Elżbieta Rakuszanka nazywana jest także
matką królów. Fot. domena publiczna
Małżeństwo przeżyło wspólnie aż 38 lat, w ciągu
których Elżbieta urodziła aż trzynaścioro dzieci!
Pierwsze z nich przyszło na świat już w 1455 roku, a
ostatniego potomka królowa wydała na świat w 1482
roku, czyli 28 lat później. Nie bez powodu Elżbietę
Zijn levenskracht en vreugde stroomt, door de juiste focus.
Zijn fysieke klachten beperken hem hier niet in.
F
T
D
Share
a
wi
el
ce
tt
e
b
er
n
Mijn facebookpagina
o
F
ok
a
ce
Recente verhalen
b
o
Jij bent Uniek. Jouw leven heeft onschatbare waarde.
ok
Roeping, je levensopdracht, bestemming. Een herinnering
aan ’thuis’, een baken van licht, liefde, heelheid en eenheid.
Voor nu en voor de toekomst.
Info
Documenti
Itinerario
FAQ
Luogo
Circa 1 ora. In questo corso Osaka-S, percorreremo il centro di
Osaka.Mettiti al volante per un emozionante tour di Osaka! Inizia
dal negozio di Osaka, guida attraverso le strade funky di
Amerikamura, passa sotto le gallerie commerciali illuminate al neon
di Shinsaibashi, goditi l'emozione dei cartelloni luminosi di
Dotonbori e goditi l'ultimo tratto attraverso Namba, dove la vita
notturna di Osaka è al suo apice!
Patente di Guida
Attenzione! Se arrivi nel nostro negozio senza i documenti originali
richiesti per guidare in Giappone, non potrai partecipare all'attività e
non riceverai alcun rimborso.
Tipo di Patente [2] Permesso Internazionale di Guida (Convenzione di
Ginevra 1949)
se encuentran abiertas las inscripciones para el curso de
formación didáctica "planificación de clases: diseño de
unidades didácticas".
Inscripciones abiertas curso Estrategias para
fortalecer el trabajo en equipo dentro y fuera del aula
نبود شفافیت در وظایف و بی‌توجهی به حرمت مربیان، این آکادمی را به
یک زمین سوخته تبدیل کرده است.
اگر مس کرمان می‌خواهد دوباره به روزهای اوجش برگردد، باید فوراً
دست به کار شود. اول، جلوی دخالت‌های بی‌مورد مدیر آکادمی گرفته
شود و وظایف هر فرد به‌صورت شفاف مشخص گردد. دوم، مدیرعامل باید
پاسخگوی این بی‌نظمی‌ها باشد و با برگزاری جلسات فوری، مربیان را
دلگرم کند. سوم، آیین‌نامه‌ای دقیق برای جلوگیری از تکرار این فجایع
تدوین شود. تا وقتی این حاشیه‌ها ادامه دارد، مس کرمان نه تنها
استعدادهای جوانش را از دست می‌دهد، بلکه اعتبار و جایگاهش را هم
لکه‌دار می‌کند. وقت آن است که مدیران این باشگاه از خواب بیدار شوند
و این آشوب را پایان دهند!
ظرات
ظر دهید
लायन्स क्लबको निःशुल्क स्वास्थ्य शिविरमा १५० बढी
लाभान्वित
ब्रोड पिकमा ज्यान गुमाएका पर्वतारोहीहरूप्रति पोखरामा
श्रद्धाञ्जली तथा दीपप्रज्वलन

= = = =

- **What is needed**
Report, for the data above, every line in which the string "مربیان" appears.

- **Response box**
نبود شفافیت در وظایف و بی‌توجهی به حرمت مربیان، این آکادمی را به
پاسخگوی این بی‌نظمی‌ها باشد و با برگزاری جلسات فوری، مربیان را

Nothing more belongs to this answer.